You will remember, perhaps, that Dallas County District Attorney Craig Watkins brought criminal charges last year against Al Hill III, a rich guy, for faking up a loan document. The case felt weird from the beginning because Hill didn't profit. Nobody lost a dime.

Hill then brought charges against Watkins for faking up the charges against him as a favor to Lisa Blue, a rich lawyer, who was trying to get money out of Hill for fees. A judge asked Watkins under oath if that's what he did -- brought charges against the rich guy to help the rich lawyer get money out of him. Watkins refused to answer.

Watkins said it was illegal for the judge to try to get a district attorney to talk about how or why he did what he did. But Watkins had already allowed his own staff of assistant district attorneys to talk about how and why he did what he did, so the judge said Watkins had forfeited his right not to talk about it. The judge found Watkins in contempt and threw out the charges against the rich guy.

Watkins demanded a hearing on the contempt charge, which hasn't happened yet, but he did get pissed off in front of the TV cameras last week and called the whole thing "smoke and mirrors."

In the meantime, Texas Lawbook has reported that the Eastern District of Texas of the U.S. Justice Department has an "extremely serious" and "very active" criminal investigation of Watkins under way, based on the rich guy/rich lawyer matter.
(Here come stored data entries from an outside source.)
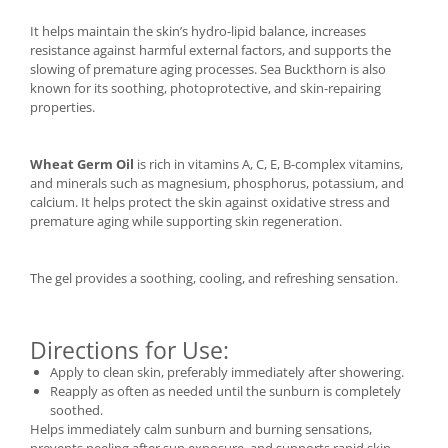
It helps maintain the skin’s hydro-lipid balance, increases
resistance against harmful external factors, and supports the
slowing of premature aging processes. Sea Buckthorn is also
known for its soothing, photoprotective, and skin-repairing
properties.
Wheat Germ Oil
is rich in vitamins A, C, E, B-complex vitamins,
and minerals such as magnesium, phosphorus, potassium, and
calcium. It helps protect the skin against oxidative stress and
premature aging while supporting skin regeneration.
The gel provides a soothing, cooling, and refreshing sensation.
Directions for Use:
Apply to clean skin, preferably immediately after showering.
Reapply as often as needed until the sunburn is completely
soothed.
Helps immediately calm sunburn and burning sensations,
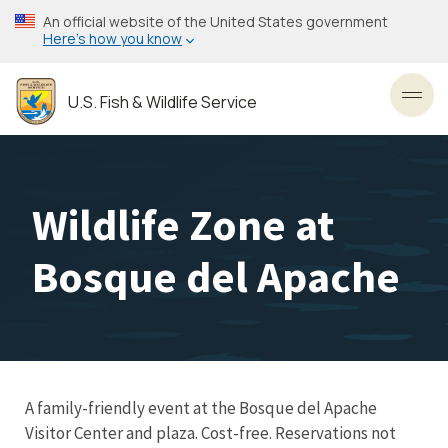
Skip
An official website of the United States government
to
Here’s how you know
main
content
U.S. Fish & Wildlife Service
Toggl
Wildlife Zone at
Bosque del Apache
A family-friendly event at the Bosque del Apache
Visitor Center and plaza. Cost-free. Reservations not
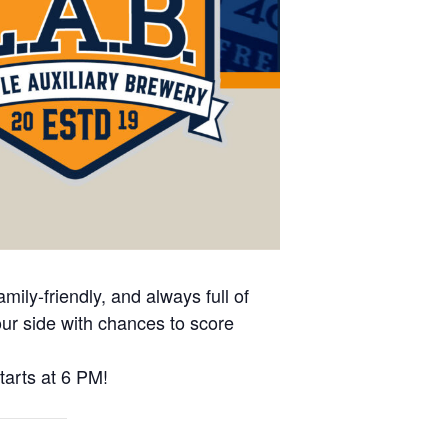
mily-friendly, and always full of
our side with chances to score
tarts at 6 PM!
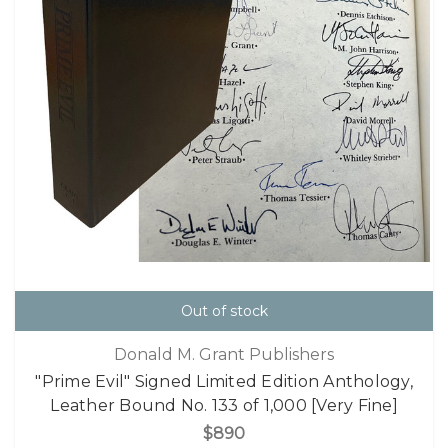
Out of stock
Donald M. Grant Publishers
"Prime Evil" Signed Limited Edition Anthology,
Leather Bound No. 133 of 1,000 [Very Fine]
$890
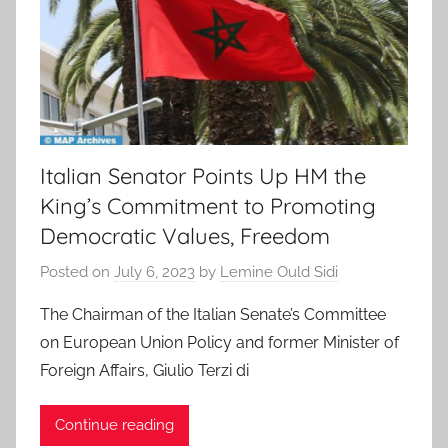
Italian Senator Points Up HM the
King’s Commitment to Promoting
Democratic Values, Freedom
Posted on
July 6, 2023
by
Lemine Ould Sidi
The Chairman of the Italian Senate’s Committee
on European Union Policy and former Minister of
Foreign Affairs, Giulio Terzi di
Continue reading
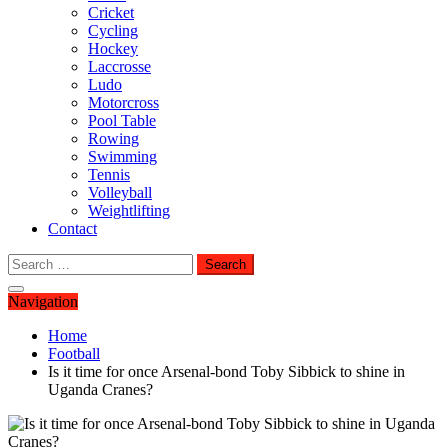
Cricket
Cycling
Hockey
Laccrosse
Ludo
Motorcross
Pool Table
Rowing
Swimming
Tennis
Volleyball
Weightlifting
Contact
Search
for:
Navigation
Home
Football
Is it time for once Arsenal-bond Toby Sibbick to shine in
Uganda Cranes?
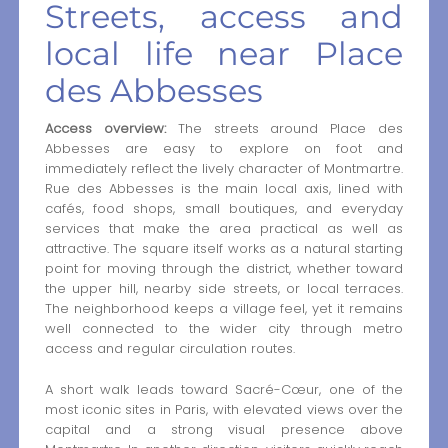
Streets, access and
local life near Place
des Abbesses
Access overview:
The streets around Place des
Abbesses are easy to explore on foot and
immediately reflect the lively character of Montmartre.
Rue des Abbesses is the main local axis, lined with
cafés, food shops, small boutiques, and everyday
services that make the area practical as well as
attractive. The square itself works as a natural starting
point for moving through the district, whether toward
the upper hill, nearby side streets, or local terraces.
The neighborhood keeps a village feel, yet it remains
well connected to the wider city through metro
access and regular circulation routes.
A short walk leads toward Sacré-Cœur, one of the
most iconic sites in Paris, with elevated views over the
capital and a strong visual presence above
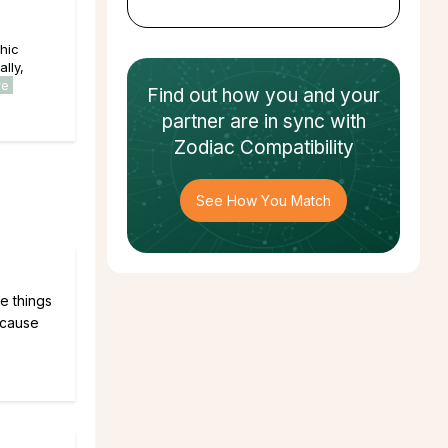
hic
lly,
re
Find out how
you and your
partner
are in sync with
Zodiac Compatibility
See How You Match
he things
ecause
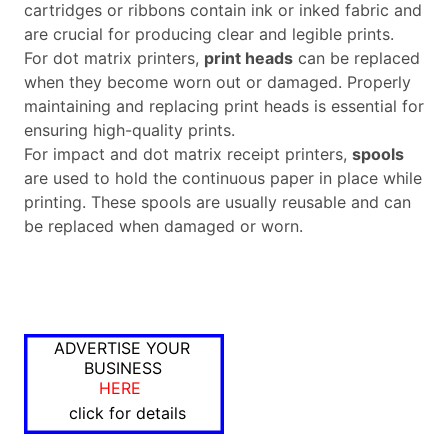
cartridges or ribbons contain ink or inked fabric and
are crucial for producing clear and legible prints.
For dot matrix printers,
print heads
can be replaced
when they become worn out or damaged. Properly
maintaining and replacing print heads is essential for
ensuring high-quality prints.
For impact and dot matrix receipt printers,
spools
are used to hold the continuous paper in place while
printing. These spools are usually reusable and can
be replaced when damaged or worn.
ADVERTISE YOUR
BUSINESS
HERE
click for details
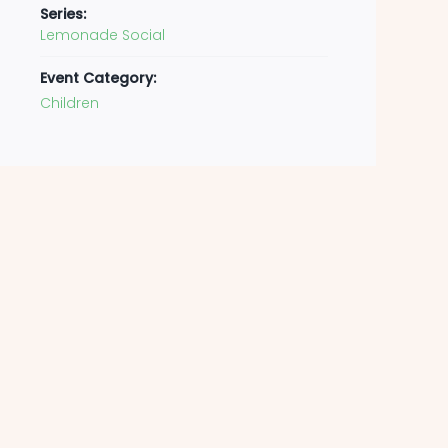
Series:
Lemonade Social
Event Category:
Children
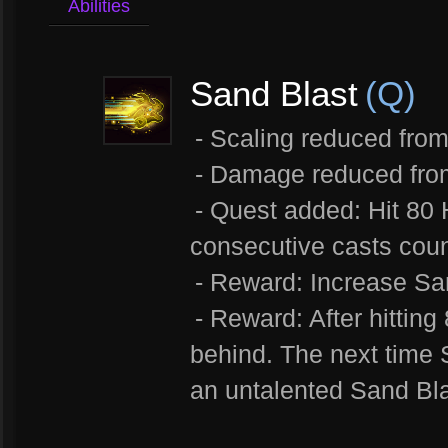
Abilities
Sand Blast
(Q)
- Scaling reduced from
- Damage reduced fro
- Quest added: Hit 80 
consecutive casts coun
- Reward: Increase Sa
- Reward: After hittin
behind. The next time 
an untalented Sand Bl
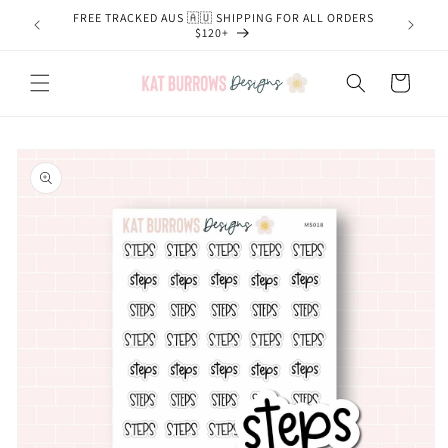
Skip to
FREE TRACKED AUS 🇦🇺 SHIPPING FOR ALL ORDERS
content
$120+
Cart
Skip to
product
information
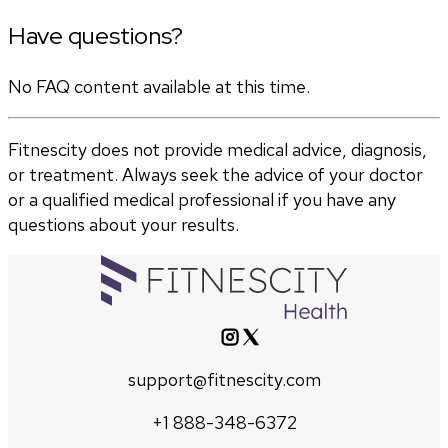
Have questions?
No FAQ content available at this time.
Fitnescity does not provide medical advice, diagnosis,
or treatment. Always seek the advice of your doctor
or a qualified medical professional if you have any
questions about your results.
support@fitnescity.com
+1 888-348-6372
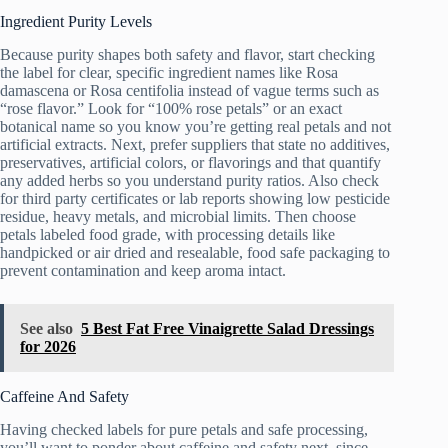
Ingredient Purity Levels
Because purity shapes both safety and flavor, start checking
the label for clear, specific ingredient names like Rosa
damascena or Rosa centifolia instead of vague terms such as
“rose flavor.” Look for “100% rose petals” or an exact
botanical name so you know you’re getting real petals and not
artificial extracts. Next, prefer suppliers that state no additives,
preservatives, artificial colors, or flavorings and that quantify
any added herbs so you understand purity ratios. Also check
for third party certificates or lab reports showing low pesticide
residue, heavy metals, and microbial limits. Then choose
petals labeled food grade, with processing details like
handpicked or air dried and resealable, food safe packaging to
prevent contamination and keep aroma intact.
See also
5 Best Fat Free Vinaigrette Salad Dressings
for 2026
Caffeine And Safety
Having checked labels for pure petals and safe processing,
you’ll want to ponder about caffeine and safety next, since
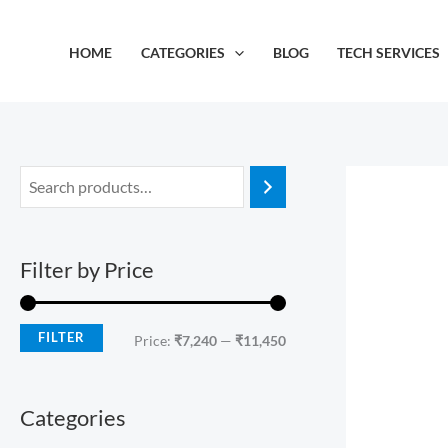
Skip
M
M
to
i
a
HOME
CATEGORIES
BLOG
TECH SERVICES
content
n
x
p
p
r
r
i
i
c
c
e
e
Filter by Price
FILTER
Price:
₹7,240
—
₹11,450
Categories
So that turns the worm over a whole other time.

Maybe Watkins' big high-horse argument about the courts interfering with the operations of a district attorney was the real smoke and mirrors. Maybe the real reason he refused to talk in court was to avoid providing information under oath that would help the feds make a case against him.

That part of it took an increased odor of fishiness when the rich lawyer, Lisa Blue, took the Fifth on all of it. What's she got to take Fifth about? If it's the federal investigation she took the Fifth for, doesn't Watkins have the same Fifth? But instead of taking the Fifth, he got on his high horse and refused to say anything. So now we have fishy smoke and mirrors on top of smoke and mirrors.

Yesterday Watkins filed a notice with the court where he was found in contempt, saying he is going to appeal the tossing out of his criminal case against the rich guy. OK, please bear with me.

For Watkins to appeal his criminal case against the rich guy, he must appeal the tossing out of it. See what I mean: he has to go to the appeals court and say, "That judge shouldn't have tossed out my case just because I refused to answer her questions in court about blah-blah-blah."

So doesn't the appeals court have to ask, "What was the blah-blah-blah?" Then doesn't Watkins or somebody have to say, "It was about blah-blah-blah." And then the court or somebody says, "How do we know it wasn't really about the federal blah-blah-blah?"

Then Watkins get pissed, or perhaps I should say he gets re-pissed. He re-refuses to answer, so the appeals court finds him in re-contempt. Then he runs for re-election.

Sheesh.

Is this pretty much everything that the district attorney of Dallas County will be doing for the better part of the year? In light of everything else going on in Texas right now with law enforcement and district attorneys, is there not some reasonable way unwind it?

Tell me again what it's about? The rich guy overstated his assets on a loan document, but then he paid back the loan immediately when the error was pointed out.

Would it be possible -- obviously I'm not a lawyer, so I'm just tossing this out as a layman -- for Watkins to make the contempt thing go away by pleading to some lesser offense? Instead of contempt of court, could he plead guilty to simple disdain?

Could we say that, instead of taking a bribe from the rich lawyer, he was just being nice to her? To keep critics at bay, maybe he should be found guilty of something a little worse than just being nice but still well within the bounds of clay feet and a fallible human nature, like sucking up to her. Perhaps the court could toss in another item for him to be found also guilty of, like "happily inserting himself into a dispute between a rich guy and a rich lawyer so maybe not being the sharpest knife in the drawer."

Do you think Watkins might be willing to make a statement to the effect that the rich guy, rather than committing fraud on his loan document, was just being a bullshit artist?

Is there some way to make this entire asinine farce go away so that the office of the district attorney of the county of Dallas could address itself in a wholehearted and focused way to the very serious challenges facing us in these times?

Because, otherwise, you know what all of this looks like? It looks like Mongol Hordes at the gates of the city while the champions who are supposed to defend us are running around the coliseum goosing each other and pulling each other's pigtails. The stupider, the scarier.